In general, photo printing services offer great ways to turn digital photos into physical souvenirs in the form of old school prints, large prints, and even mugs and Christmas decorations. (Wirecutter, our subsidiary that reviews products, tests two dozen photo printing services and highlights its favorites.)
Before the pandemic turned our lives upside down, my wife bought a DSLR, a type of digital camera used by professionals, in order to learn more about digital photography. Then there was isolation, vacation turned into relaxation, and the camera ended up in a drawer.
I am planning to give my wife a holiday gift – a two-hour digital photography lesson at a photo studio in San Francisco, in which students walk along the Golden Gate Bridge and teach the basics of photography. (I hope she’s not reading this column.)
What would your friends and family want to learn? We have a variety of options for potential gift-giving lessons as the pandemic has forced many teachers to offer virtual online instruction, including for cooking lessons and workouts.
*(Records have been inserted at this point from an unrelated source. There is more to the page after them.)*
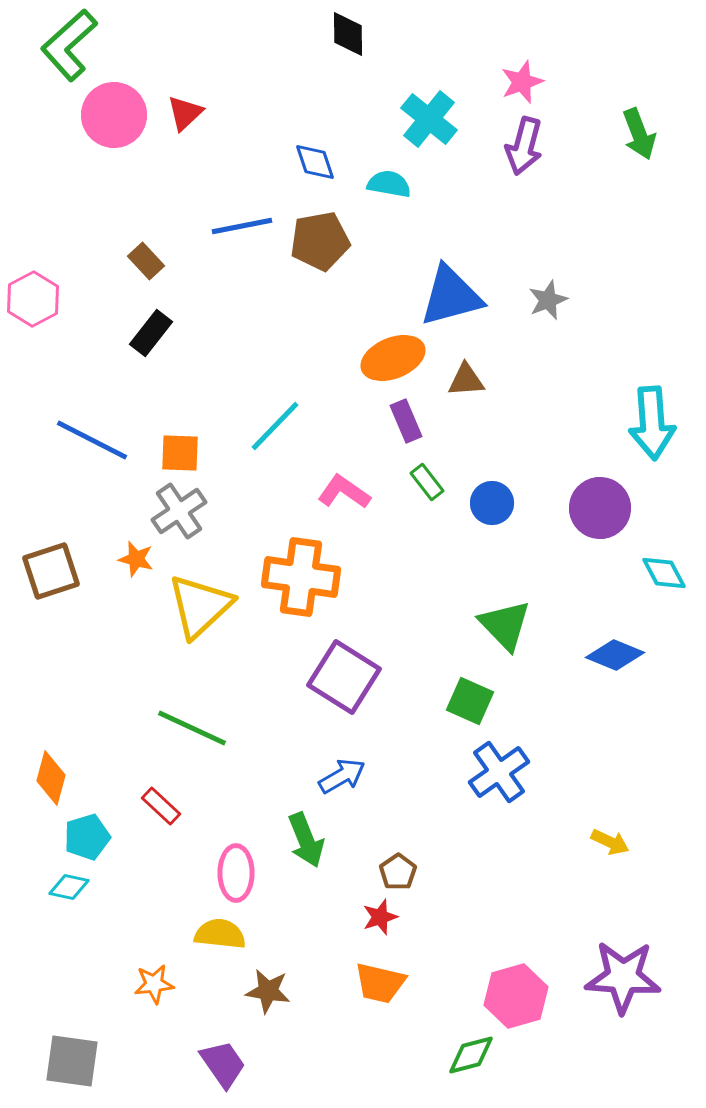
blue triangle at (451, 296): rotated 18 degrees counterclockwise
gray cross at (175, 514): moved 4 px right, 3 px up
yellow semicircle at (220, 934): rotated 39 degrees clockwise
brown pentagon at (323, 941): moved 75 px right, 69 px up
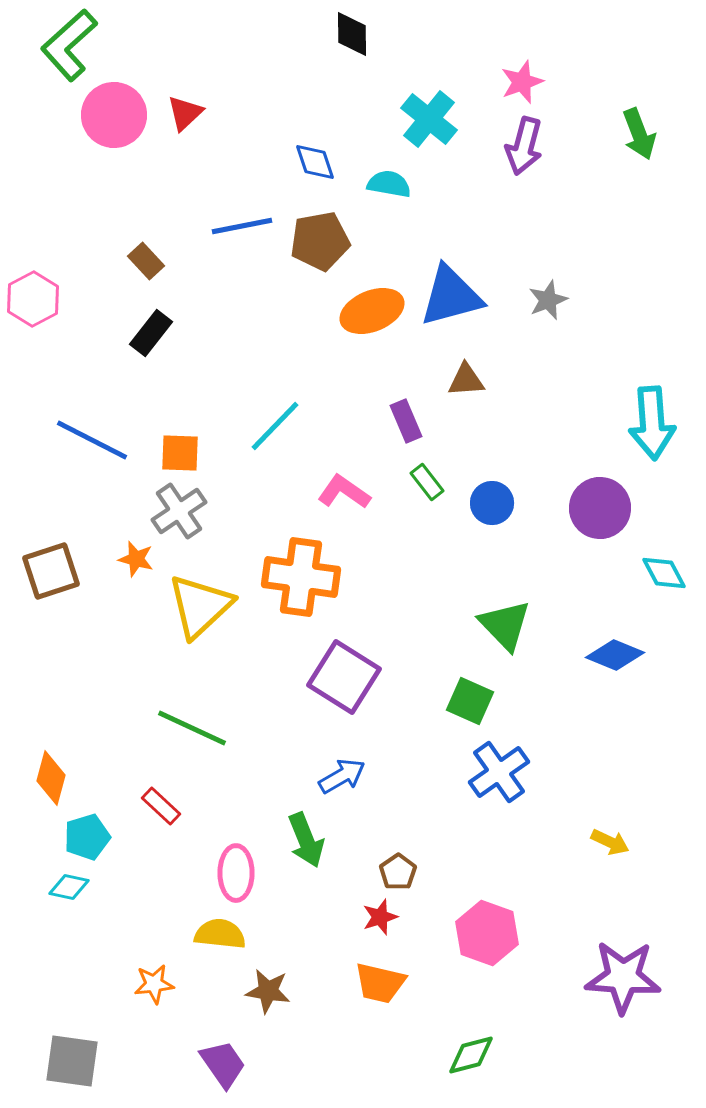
black diamond at (348, 34): moved 4 px right
orange ellipse at (393, 358): moved 21 px left, 47 px up
pink hexagon at (516, 996): moved 29 px left, 63 px up; rotated 24 degrees counterclockwise
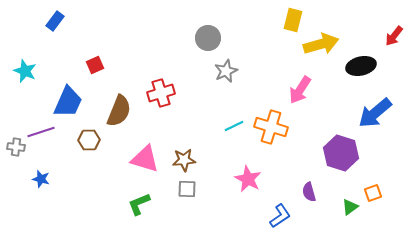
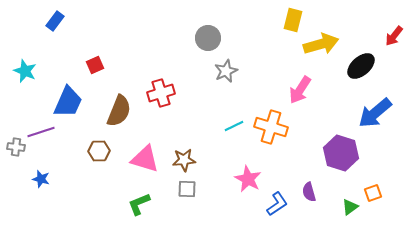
black ellipse: rotated 28 degrees counterclockwise
brown hexagon: moved 10 px right, 11 px down
blue L-shape: moved 3 px left, 12 px up
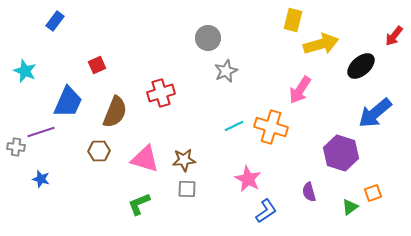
red square: moved 2 px right
brown semicircle: moved 4 px left, 1 px down
blue L-shape: moved 11 px left, 7 px down
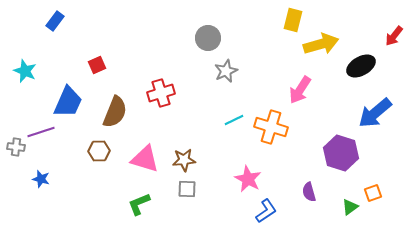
black ellipse: rotated 12 degrees clockwise
cyan line: moved 6 px up
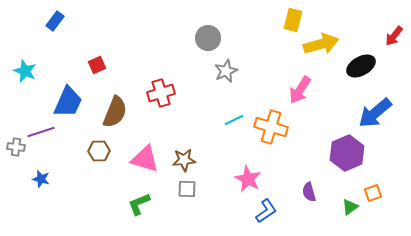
purple hexagon: moved 6 px right; rotated 20 degrees clockwise
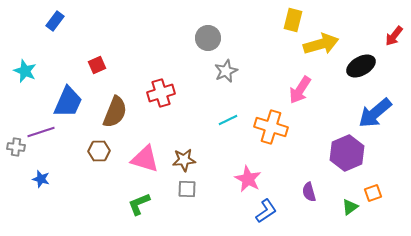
cyan line: moved 6 px left
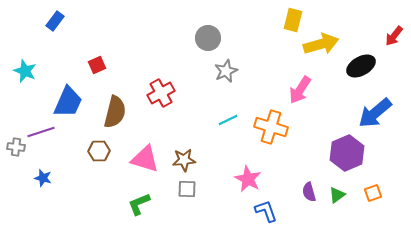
red cross: rotated 12 degrees counterclockwise
brown semicircle: rotated 8 degrees counterclockwise
blue star: moved 2 px right, 1 px up
green triangle: moved 13 px left, 12 px up
blue L-shape: rotated 75 degrees counterclockwise
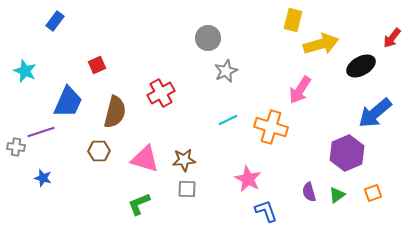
red arrow: moved 2 px left, 2 px down
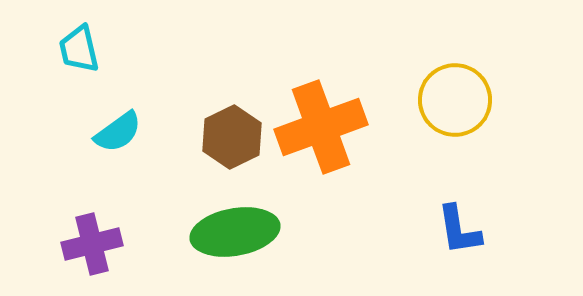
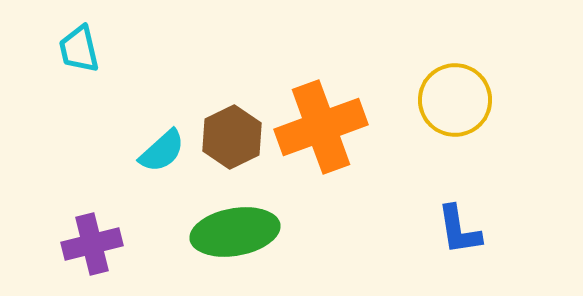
cyan semicircle: moved 44 px right, 19 px down; rotated 6 degrees counterclockwise
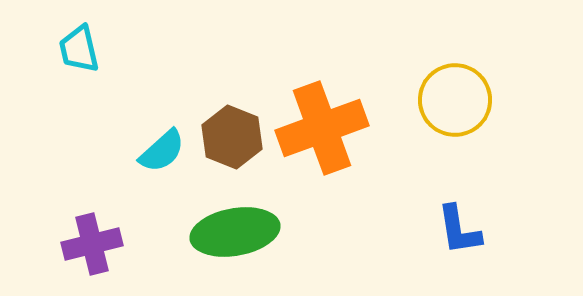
orange cross: moved 1 px right, 1 px down
brown hexagon: rotated 12 degrees counterclockwise
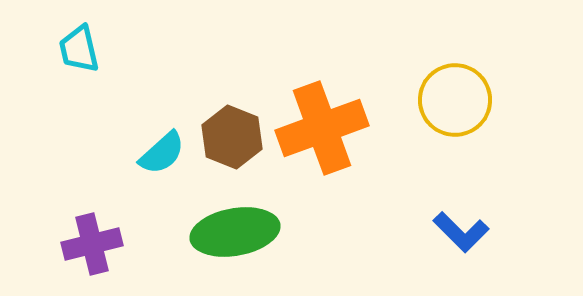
cyan semicircle: moved 2 px down
blue L-shape: moved 2 px right, 2 px down; rotated 36 degrees counterclockwise
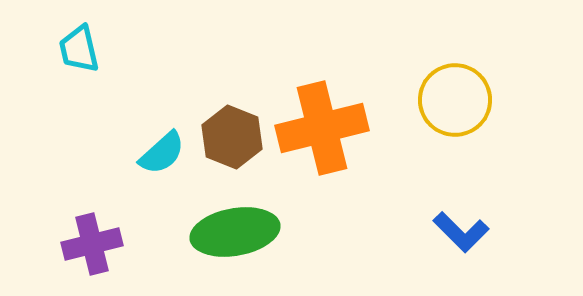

The gift of knowledge goes a long way and sometimes comes back, for example, when an online cooking class recipient uses that new knowledge to cook dinner for you.
Gift without technology
The pandemic may have provided us with more screen time than we could have imagined, so anything that distracts our attention from technology could be a great gift this year.
It can be renting a house in an area where there is no cellular connection, tickets to a show, a winter hike and a picnic – everything that gives us a respite from the inevitable return to screens.